What you need to do: Please repeat all of the records below line for line, without the pictures.

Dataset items
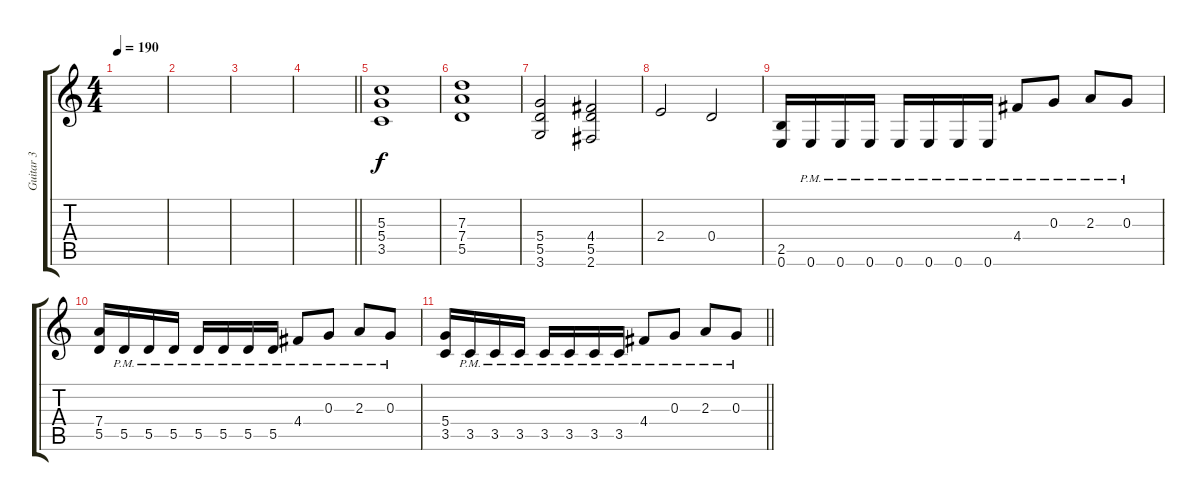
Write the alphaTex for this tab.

\track ("Guitar 3" "Guitar 3") {instrument distortionguitar}
\staff {score tabs}
\tuning (E4 B3 G3 D3 A2 E2) {hide}
\ts (4 4)
\tempo 190
\clef g2
\ks c
|
|
|
\barLineRight lightlight
|
(5.3 5.4 3.5).1 |
(7.3 7.4 5.5).1 |
(5.4 5.5 3.6).2 (4.4 5.5 2.6).2 |
2.4.2 0.4.2 |
(2.5 0.6).16 0.6{pm}.16 0.6{pm}.16 0.6{pm}.16 0.6{pm}.16 0.6{pm}.16 0.6{pm}.16 0.6{pm}.16 4.4{pm}.8 0.3{pm}.8 2.3{pm}.8 0.3{pm}.8 |
(7.4 5.5).16 5.5{pm}.16 5.5{pm}.16 5.5{pm}.16 5.5{pm}.16 5.5{pm}.16 5.5{pm}.16 5.5{pm}.16 4.4{pm}.8 0.3{pm}.8 2.3{pm}.8 0.3{pm}.8 |
\barLineRight lightlight
(5.4 3.5).16 3.5{pm}.16 3.5{pm}.16 3.5{pm}.16 3.5{pm}.16 3.5{pm}.16 3.5{pm}.16 3.5{pm}.16 4.4{pm}.8 0.3{pm}.8 2.3{pm}.8 0.3{pm}.8
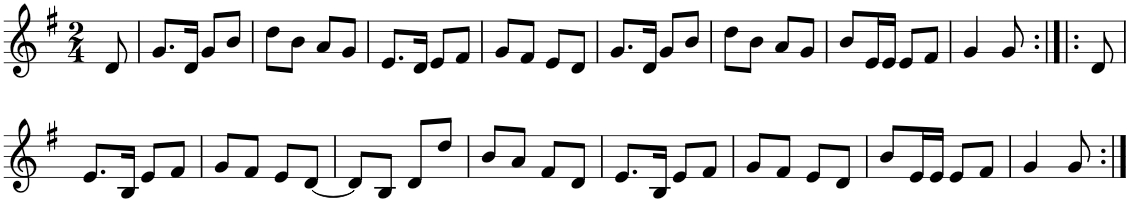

Result for this task:
Write the alphaTex for this tab.

\track ("Guitar 3" "Guitar 3") {instrument distortionguitar}
\staff {score tabs}
\tuning (E4 B3 G3 D3 A2 E2) {hide}
\ts (4 4)
\tempo 190
\clef g2
\ks c
|
|
|
\barLineRight lightlight
|
(5.3 5.4 3.5).1 |
(7.3 7.4 5.5).1 |
(5.4 5.5 3.6).2 (4.4 5.5 2.6).2 |
2.4.2 0.4.2 |
(2.5 0.6).16 0.6{pm}.16 0.6{pm}.16 0.6{pm}.16 0.6{pm}.16 0.6{pm}.16 0.6{pm}.16 0.6{pm}.16 4.4{pm}.8 0.3{pm}.8 2.3{pm}.8 0.3{pm}.8 |
(7.4 5.5).16 5.5{pm}.16 5.5{pm}.16 5.5{pm}.16 5.5{pm}.16 5.5{pm}.16 5.5{pm}.16 5.5{pm}.16 4.4{pm}.8 0.3{pm}.8 2.3{pm}.8 0.3{pm}.8 |
\barLineRight lightlight
(5.4 3.5).16 3.5{pm}.16 3.5{pm}.16 3.5{pm}.16 3.5{pm}.16 3.5{pm}.16 3.5{pm}.16 3.5{pm}.16 4.4{pm}.8 0.3{pm}.8 2.3{pm}.8 0.3{pm}.8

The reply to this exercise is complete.